In fact, the brokers as well as the beneficiary foreign students thought the university was all yet another sham set up to make money, but they had no hunch that the Federal immigration enforcement agency was doing an Indian style sting to trap visa fraudsters. The students wanted entry to the US and were not serious about higher studies. The university had no syllabus, nor classes, but an attractive website - now taken down - and a Facebook page. The website had a school seal looking like the Princeton's.

“‘Pay to Stay’ schemes not only damage our perception of legitimate student and foreign worker visa programs, they also pose a very real threat to national security... Today’s arrests, which were made possible by the great undercover work of our law enforcement partners, stopped 21 brokers, recruiters and employers across multiple states who recklessly exploited our immigration system for financial gain,” New Jersey US Attorney Paul J Fishman said in a statement.

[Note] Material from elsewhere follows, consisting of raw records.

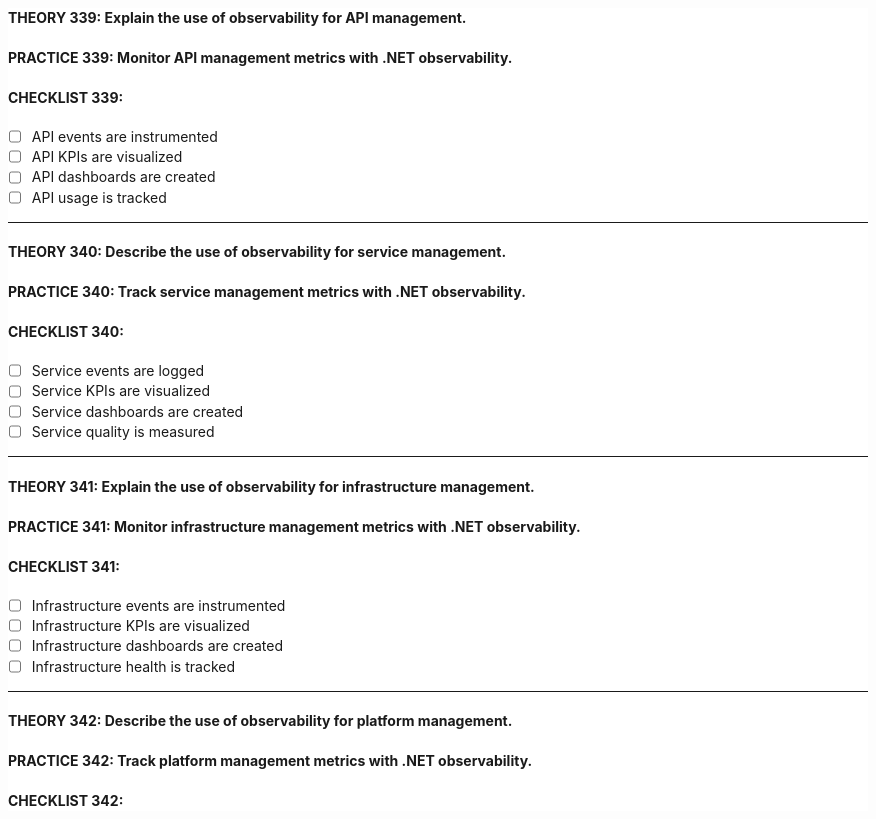 
#### THEORY 339: Explain the use of observability for API management.

#### PRACTICE 339: Monitor API management metrics with .NET observability.

#### CHECKLIST 339:

- [ ] API events are instrumented
- [ ] API KPIs are visualized
- [ ] API dashboards are created
- [ ] API usage is tracked

---

#### THEORY 340: Describe the use of observability for service management.

#### PRACTICE 340: Track service management metrics with .NET observability.

#### CHECKLIST 340:

- [ ] Service events are logged
- [ ] Service KPIs are visualized
- [ ] Service dashboards are created
- [ ] Service quality is measured

---

#### THEORY 341: Explain the use of observability for infrastructure management.

#### PRACTICE 341: Monitor infrastructure management metrics with .NET observability.

#### CHECKLIST 341:

- [ ] Infrastructure events are instrumented
- [ ] Infrastructure KPIs are visualized
- [ ] Infrastructure dashboards are created
- [ ] Infrastructure health is tracked

---

#### THEORY 342: Describe the use of observability for platform management.

#### PRACTICE 342: Track platform management metrics with .NET observability.

#### CHECKLIST 342:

"Foreigners who used the services will likely not be prosecuted, but will have their visas revoked," Fishman said. The students will be deported.

The campus of the fake University of Northern New Jersey (UNNJ) floated by the Feds' undercover sleuths in 2013 is in New Jersey's Cranford, close to Manhattan. The rich and thickly populated New Jersey is a small northeastern American State on the Atlantic coast across the now famous Hudson river, having areas merging in New York city. The phony university was set up by undercover Federal agents to trap brokers and foreigners securing fake visas.

The varsity had no real teachers or syllabus or classes and this was known to the recruiting agents/brokers and the foreign aspirants as well. In fact, the undercover staff even took the agents into confidence that this is all a fraud like theirs to make money. They took it as all a big game to legitimise stay and citizenship later. Its so-called office was staffed by undercover agents who posed as school administrators.

Those arrested knew the school was bogus, as did the foreigners who pretended to be students there in order to stay in the US, officials said. But they didn't know it was set up as part of a sting by undercover agents from the US Immigration and Customs Enforcement.

The defendants (brokers) — seven from New York, seven from New Jersey, five from California, one from Illinois and one from Georgia — face up to five years in prison and a $250,000 fine for each charge of conspiracy to commit visa fraud and making a false statement, the Department of Justice said.